Entre as características das religiões ayahuasqueras, duas ganharam amplo destaque na mídia: o fato de organizar-se em torno de substância psicoativa e de originar-se na floresta amazônica. A divulgação cresceu à medida em que jovens urbanos, oriundos do Sul e do Sudeste do país aderiram a uma das vertentes do Santo Daime, à "linha" do "padrinho" Sebastião Mota, dissidência do CICLU Alto Santo. A partir desse contato, o culto, no âmbito da vertente referida, atraiu acadêmicos, jornalistas, artistas, estudantes e diferentes categorias de profissionais liberais empenhados em torná-lo objeto de estudo, notícia ou modo de vida. Algumas conseqüências decorreram dessa aliança, entre elas a adoção pela "linha" de Sebastião, de muitos dos costumes e crenças dos jovens urbanos, a exemplo do controvertido uso ritual da "Cannabis sativa" e da inclusão da religião na "questão ecológica". Desse modo, essa vertente, além de sua base daimista, foi acrescida por elementos da "cultura alternativa".

A projeção social desse grupo faz com que ele seja tomado como parâmetro para a compreensão da religião daimista. Assim, os estudos realizados sobre a mesma têm como enfoque principal a "linha" de Mota, embora todos os trabalhos, em maior ou menor grau, busquem analisar a origem da religião, referindo-se, então, ao Alto Santo, área na qual Irineu consolidou o culto.

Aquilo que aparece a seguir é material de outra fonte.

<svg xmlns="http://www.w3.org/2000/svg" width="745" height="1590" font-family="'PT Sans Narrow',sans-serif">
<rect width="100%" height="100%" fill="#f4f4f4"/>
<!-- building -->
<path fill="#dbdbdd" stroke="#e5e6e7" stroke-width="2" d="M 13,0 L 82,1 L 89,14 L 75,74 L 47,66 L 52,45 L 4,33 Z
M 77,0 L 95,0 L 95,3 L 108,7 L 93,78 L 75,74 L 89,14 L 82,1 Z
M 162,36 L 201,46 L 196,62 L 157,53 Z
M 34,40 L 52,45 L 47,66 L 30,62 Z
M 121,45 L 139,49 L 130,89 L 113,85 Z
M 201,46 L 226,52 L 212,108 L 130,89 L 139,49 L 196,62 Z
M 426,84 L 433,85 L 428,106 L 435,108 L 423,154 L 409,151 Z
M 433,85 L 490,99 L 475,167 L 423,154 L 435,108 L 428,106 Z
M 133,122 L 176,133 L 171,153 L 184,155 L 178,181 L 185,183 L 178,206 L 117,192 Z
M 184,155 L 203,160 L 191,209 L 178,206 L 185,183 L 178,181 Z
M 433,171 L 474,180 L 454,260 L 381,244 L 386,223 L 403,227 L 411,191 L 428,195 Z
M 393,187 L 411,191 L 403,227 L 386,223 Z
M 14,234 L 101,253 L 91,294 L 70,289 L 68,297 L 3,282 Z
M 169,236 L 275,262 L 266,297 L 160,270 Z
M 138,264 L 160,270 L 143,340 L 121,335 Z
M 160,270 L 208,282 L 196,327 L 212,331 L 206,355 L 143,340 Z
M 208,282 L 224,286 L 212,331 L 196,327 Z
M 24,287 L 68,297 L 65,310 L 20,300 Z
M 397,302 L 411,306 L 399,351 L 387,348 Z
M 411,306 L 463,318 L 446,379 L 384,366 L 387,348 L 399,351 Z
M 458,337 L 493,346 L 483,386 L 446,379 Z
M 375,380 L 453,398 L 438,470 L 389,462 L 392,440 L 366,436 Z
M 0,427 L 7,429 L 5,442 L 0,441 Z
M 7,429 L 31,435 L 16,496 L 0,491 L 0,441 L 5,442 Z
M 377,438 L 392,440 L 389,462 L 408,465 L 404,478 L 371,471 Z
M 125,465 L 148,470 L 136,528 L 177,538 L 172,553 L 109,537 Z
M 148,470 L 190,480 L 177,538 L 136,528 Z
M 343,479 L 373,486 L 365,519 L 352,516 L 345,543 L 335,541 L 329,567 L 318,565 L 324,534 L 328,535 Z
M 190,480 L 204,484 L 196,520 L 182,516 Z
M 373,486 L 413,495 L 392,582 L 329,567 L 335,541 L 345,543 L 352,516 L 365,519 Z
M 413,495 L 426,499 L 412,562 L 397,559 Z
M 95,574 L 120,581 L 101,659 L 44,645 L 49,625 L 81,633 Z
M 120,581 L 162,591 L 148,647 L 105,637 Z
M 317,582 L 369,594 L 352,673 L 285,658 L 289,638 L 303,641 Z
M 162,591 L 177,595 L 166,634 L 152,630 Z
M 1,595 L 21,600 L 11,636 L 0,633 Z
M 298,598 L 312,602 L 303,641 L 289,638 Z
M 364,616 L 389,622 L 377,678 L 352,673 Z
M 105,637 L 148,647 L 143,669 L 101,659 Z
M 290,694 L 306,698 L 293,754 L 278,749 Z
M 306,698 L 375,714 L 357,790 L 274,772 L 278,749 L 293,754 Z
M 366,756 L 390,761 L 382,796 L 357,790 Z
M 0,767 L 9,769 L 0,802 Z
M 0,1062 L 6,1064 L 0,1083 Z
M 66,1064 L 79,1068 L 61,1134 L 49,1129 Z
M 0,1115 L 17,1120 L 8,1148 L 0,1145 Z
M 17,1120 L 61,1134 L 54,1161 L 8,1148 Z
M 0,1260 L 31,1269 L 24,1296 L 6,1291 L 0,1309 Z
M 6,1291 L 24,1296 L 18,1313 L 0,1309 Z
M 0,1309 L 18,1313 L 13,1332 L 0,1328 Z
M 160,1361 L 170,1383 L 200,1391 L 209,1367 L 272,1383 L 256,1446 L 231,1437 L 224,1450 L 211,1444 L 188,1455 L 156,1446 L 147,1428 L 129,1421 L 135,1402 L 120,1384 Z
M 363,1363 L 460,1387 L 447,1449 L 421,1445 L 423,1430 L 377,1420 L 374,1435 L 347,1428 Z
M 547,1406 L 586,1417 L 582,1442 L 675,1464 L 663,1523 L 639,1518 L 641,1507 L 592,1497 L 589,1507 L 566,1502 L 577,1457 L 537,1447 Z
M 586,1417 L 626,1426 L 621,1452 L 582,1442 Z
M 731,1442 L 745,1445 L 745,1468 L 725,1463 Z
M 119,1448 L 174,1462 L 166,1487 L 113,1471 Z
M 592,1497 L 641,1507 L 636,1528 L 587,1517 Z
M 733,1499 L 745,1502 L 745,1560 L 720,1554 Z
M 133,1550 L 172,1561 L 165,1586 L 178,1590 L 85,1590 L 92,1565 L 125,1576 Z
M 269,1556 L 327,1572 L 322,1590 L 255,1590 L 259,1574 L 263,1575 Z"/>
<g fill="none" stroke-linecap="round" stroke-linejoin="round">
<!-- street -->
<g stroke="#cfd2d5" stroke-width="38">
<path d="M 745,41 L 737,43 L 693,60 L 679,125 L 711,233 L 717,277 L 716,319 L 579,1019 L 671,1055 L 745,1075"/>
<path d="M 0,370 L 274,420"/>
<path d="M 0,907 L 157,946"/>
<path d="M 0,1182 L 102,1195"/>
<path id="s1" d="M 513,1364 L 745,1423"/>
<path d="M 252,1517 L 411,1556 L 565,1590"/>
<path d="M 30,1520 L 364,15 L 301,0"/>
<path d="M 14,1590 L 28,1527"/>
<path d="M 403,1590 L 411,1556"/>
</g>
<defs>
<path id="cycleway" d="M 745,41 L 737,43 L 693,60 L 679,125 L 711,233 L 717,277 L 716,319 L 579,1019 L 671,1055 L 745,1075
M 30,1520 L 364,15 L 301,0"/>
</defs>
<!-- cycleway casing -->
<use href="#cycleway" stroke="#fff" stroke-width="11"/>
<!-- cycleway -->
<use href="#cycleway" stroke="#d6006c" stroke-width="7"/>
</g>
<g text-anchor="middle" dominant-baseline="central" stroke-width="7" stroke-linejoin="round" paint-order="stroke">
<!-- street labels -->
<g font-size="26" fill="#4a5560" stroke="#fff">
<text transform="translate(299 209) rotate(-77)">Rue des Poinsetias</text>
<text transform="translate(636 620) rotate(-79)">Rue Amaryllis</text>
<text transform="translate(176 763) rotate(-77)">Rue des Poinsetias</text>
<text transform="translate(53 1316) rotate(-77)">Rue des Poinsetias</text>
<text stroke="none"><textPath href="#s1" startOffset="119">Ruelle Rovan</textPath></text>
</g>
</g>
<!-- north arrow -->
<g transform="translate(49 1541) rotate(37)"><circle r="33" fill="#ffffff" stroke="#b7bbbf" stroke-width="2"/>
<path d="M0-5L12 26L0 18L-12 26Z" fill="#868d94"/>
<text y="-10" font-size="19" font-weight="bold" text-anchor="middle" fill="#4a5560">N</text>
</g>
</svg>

Nossa pesquisa de doutorado (Cemin, 1998) alterou a base empírica na qual vinham se dando os estudos, visto que enfocamos o grupo organizado por Irineu, CICLU I Alto Santo, e o CECLU, instituído em Porto Velho, como filial do CICLU I. Estes dois grupos não admitem incorporação, praticando estritamente o xamanismo de "excorporação" (Baldus: 1959) ou xamanismo em sentido estrito, de acordo com Eliade (1960), e não aderem e nem mesmo toleram o uso de outros psicoativos que não a ayahuasca.

A procura de orientação no plano divino através da indução de Estados Alterados de Consciência (JAMES,1961), é a principal característica das práticas xamânicas, por isso identificadas por Eliade (1960) como técnica do êxtase. Esse fenômeno parece ser amplo e profundamente enraizado no horizonte cultural da humanidade, permitindo que o xamanismo seja considerado como disposição especial do ser humano (Gallois, 1996). A forma específica que "técnicas do êxtase" assumem nos rituais xamânicos, inclui a posse de poder por parte do xamã, capaz de situá-lo num tipo de estado que Michael Harner (1989) chamou de "estado xamânico de consciência", induzido por habilidades sob o controle do xamã, que o colocam em contato com realidades ocultas, de onde retira conhecimento e poder para curar ou ferir, adquirir poder pessoal e bem-estar individual e coletivo.